Exercise brief = The copy you return must match the listing word for word and carry no pictures.
___
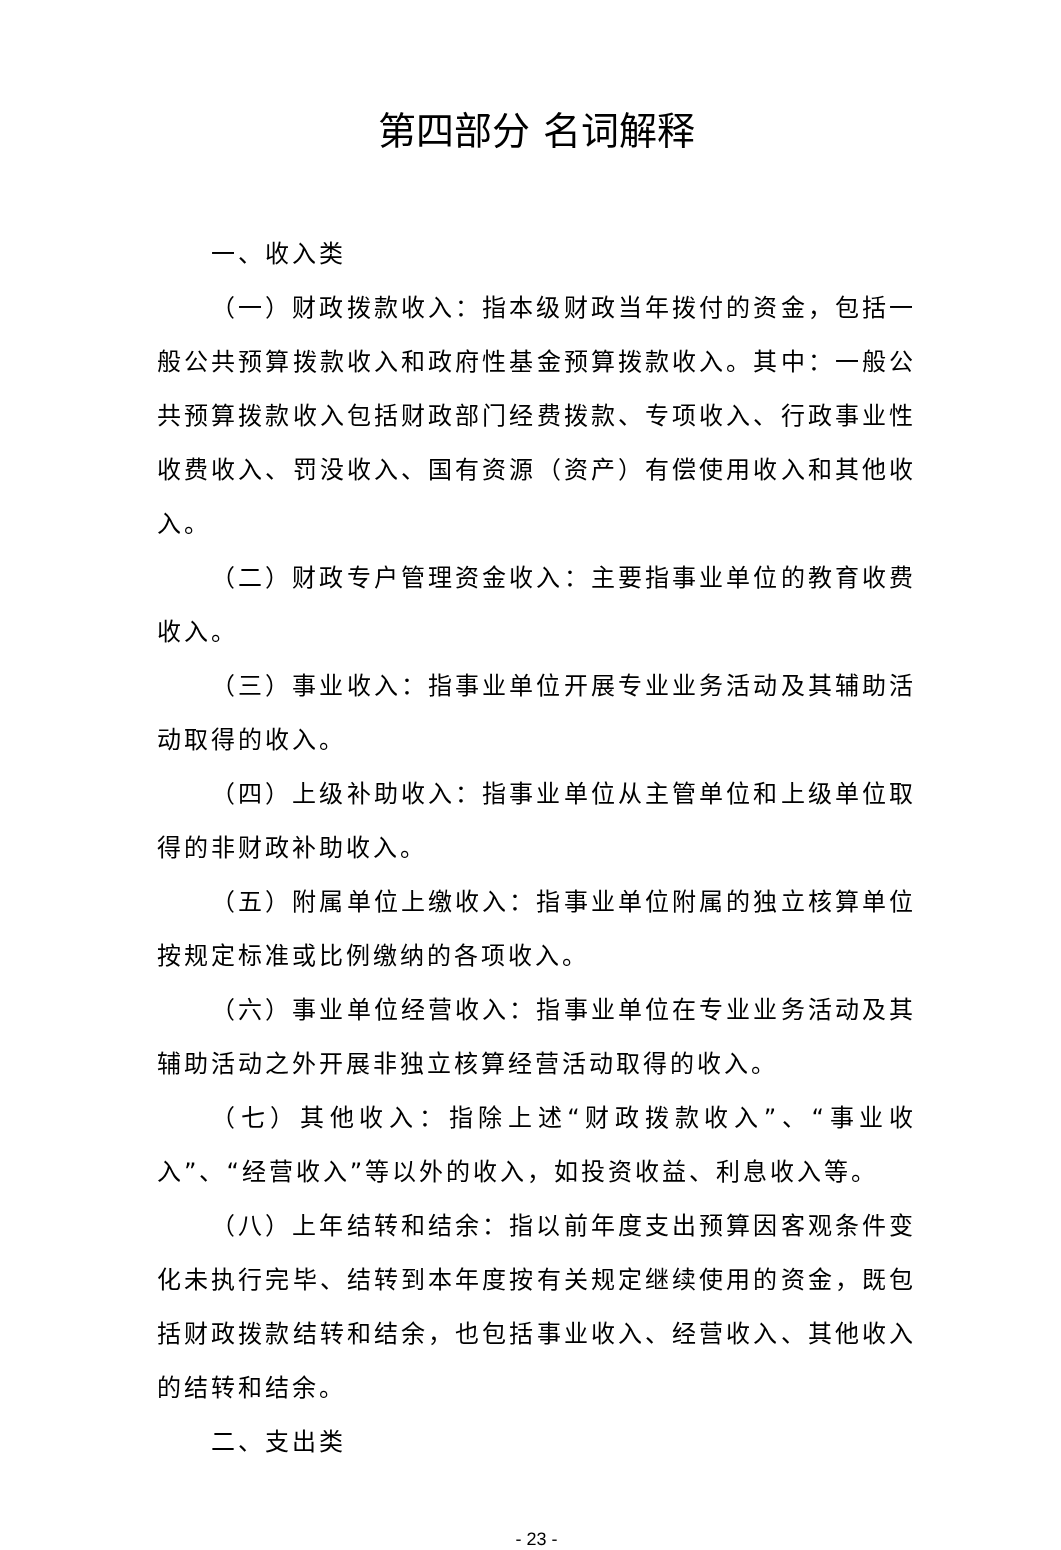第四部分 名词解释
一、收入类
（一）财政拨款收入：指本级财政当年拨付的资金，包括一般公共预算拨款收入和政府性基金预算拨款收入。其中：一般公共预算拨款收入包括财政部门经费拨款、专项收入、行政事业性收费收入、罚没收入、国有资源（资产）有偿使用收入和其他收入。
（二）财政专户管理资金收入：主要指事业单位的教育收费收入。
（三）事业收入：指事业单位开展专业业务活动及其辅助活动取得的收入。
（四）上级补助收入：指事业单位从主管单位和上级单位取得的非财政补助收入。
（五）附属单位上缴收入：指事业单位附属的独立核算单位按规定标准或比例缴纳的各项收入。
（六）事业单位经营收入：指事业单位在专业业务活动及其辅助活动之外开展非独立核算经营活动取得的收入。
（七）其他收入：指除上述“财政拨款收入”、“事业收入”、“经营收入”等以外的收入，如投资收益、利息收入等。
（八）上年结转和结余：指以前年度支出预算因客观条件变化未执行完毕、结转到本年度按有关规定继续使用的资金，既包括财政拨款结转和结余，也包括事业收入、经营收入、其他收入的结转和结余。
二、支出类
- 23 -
___
Answer to the problem =
第四部分 名词解释
一、收入类
（一）财政拨款收入：指本级财政当年拨付的资金，包括一般公共预算拨款收入和政府性基金预算拨款收入。其中：一般公共预算拨款收入包括财政部门经费拨款、专项收入、行政事业性收费收入、罚没收入、国有资源（资产）有偿使用收入和其他收入。
（二）财政专户管理资金收入：主要指事业单位的教育收费收入。
（三）事业收入：指事业单位开展专业业务活动及其辅助活动取得的收入。
（四）上级补助收入：指事业单位从主管单位和上级单位取得的非财政补助收入。
（五）附属单位上缴收入：指事业单位附属的独立核算单位按规定标准或比例缴纳的各项收入。
（六）事业单位经营收入：指事业单位在专业业务活动及其辅助活动之外开展非独立核算经营活动取得的收入。
（七）其他收入：指除上述“财政拨款收入”、“事业收入”、“经营收入”等以外的收入，如投资收益、利息收入等。
（八）上年结转和结余：指以前年度支出预算因客观条件变化未执行完毕、结转到本年度按有关规定继续使用的资金，既包括财政拨款结转和结余，也包括事业收入、经营收入、其他收入的结转和结余。
二、支出类
- 23 -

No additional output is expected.